Storage Modes
The Analytics Store supports two storage modes for exported data: ducklake (default) and parquet. Both produce Parquet files, but differ in how they manage metadata and catalogs.
DuckLake (Default)
DuckLake-managed Parquet files with a catalog storing metadata. This is the default storage mode.

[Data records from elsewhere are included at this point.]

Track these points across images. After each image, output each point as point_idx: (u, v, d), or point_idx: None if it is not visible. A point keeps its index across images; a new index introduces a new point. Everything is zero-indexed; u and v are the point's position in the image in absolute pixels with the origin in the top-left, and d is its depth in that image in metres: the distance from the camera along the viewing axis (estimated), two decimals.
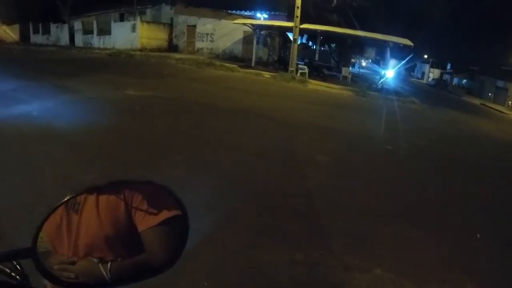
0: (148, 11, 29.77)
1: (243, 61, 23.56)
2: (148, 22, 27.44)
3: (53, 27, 31.31)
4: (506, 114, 26.64)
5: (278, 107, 10.22)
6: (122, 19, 30.89)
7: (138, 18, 27.33)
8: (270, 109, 9.52)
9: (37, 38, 31.78)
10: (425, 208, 4.41)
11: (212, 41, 26.54)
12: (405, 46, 19.79)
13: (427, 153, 7.54)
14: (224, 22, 25.72)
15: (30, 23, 31.80)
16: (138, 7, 29.89)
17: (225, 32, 26.00)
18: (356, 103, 14.55)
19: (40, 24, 31.66)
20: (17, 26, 31.20)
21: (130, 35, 26.52)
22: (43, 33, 31.84)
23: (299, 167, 5.19)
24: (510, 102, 31.26)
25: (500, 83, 35.18)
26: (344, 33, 20.44)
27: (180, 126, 6.70)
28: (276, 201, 3.94)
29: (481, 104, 31.67)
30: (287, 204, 3.87)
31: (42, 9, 29.47)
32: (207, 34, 26.64)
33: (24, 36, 31.35)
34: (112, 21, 28.99)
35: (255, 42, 22.90)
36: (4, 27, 28.77)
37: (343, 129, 8.59)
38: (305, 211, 3.76)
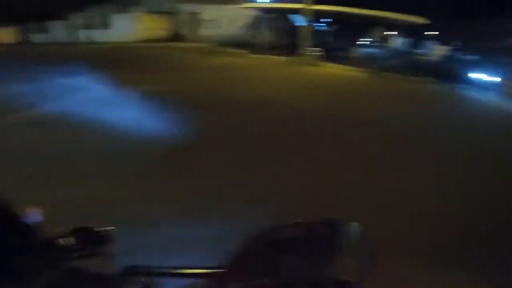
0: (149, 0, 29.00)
1: (251, 46, 22.87)
2: (149, 12, 26.68)
3: (51, 25, 30.64)
4: None
5: (298, 95, 9.64)
6: (121, 11, 30.21)
7: (138, 9, 26.56)
8: (289, 98, 8.95)
9: (37, 38, 30.85)
10: None
11: (217, 27, 25.80)
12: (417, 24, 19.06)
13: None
14: (228, 7, 24.91)
15: (28, 23, 30.94)
16: None
17: (230, 17, 25.25)
18: (377, 87, 13.91)
19: (38, 23, 30.86)
20: (13, 28, 30.33)
21: (131, 27, 25.92)
22: (42, 32, 30.99)
23: None
24: None
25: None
26: (356, 13, 19.70)
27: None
28: None
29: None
30: None
31: (38, 8, 28.66)
32: (212, 20, 25.89)
33: (25, 37, 30.54)
34: (112, 14, 28.29)
35: (262, 26, 22.20)
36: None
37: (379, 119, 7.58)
38: None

yaci.store.analytics.storage.type=ducklakeCatalog Options
PostgreSQL catalog (recommended for production):
yaci.store.analytics.ducklake.catalog-type=postgresqlWhen using PostgreSQL as the catalog, it defaults to the main datasource connection. You can optionally configure a separate catalog connection:
yaci.store.analytics.ducklake.catalog-url=jdbc:postgresql://localhost:5432/yaci_store
yaci.store.analytics.ducklake.catalog-username=postgres
yaci.store.analytics.ducklake.catalog-password=passDuckDB file catalog (development / single-instance):
yaci.store.analytics.ducklake.catalog-type=duckdb
yaci.store.analytics.ducklake.catalog-path=./data/analytics/ducklake.catalog.dbCharacteristics
- ACID transactions, time-travel queries, schema evolution
- PostgreSQL catalog supports multi-instance deployments
- DuckDB catalog is lightweight for development
- Query tables directly by name (e.g.,
SELECT * FROM analytics.block)
Parquet
Direct Parquet file export without a catalog. Files are organized by table name and partition (date or epoch).
yaci.store.analytics.storage.type=parquetDirectory Layout
./data/analytics/
block/
date=2024-01-15/data.parquet
date=2024-01-16/data.parquet
epoch_stake/
epoch=450/data.parquetCharacteristics
- Simple, no external dependencies beyond DuckDB JDBC
- Files are immutable once written
- No built-in catalog metadata
- Query files using
read_parquet()with Hive partitioning
Choosing a Storage Mode
| DuckLake (default) | Parquet | |
|---|---|---|
| Setup | Requires catalog (PostgreSQL or DuckDB file) | No catalog needed |
| Querying | SQL table names (e.g., analytics.block) and read_parquet() with file paths | read_parquet() with file paths |
| Multi-instance | Supported (with PostgreSQL catalog) | Not supported |
| ACID / time-travel | Yes | No |
| Best for | Production, shared environments | Simple setups, ad-hoc analysis |
For most users, the default DuckLake mode with PostgreSQL catalog is recommended. Use Parquet mode if you want a simpler setup without catalog management.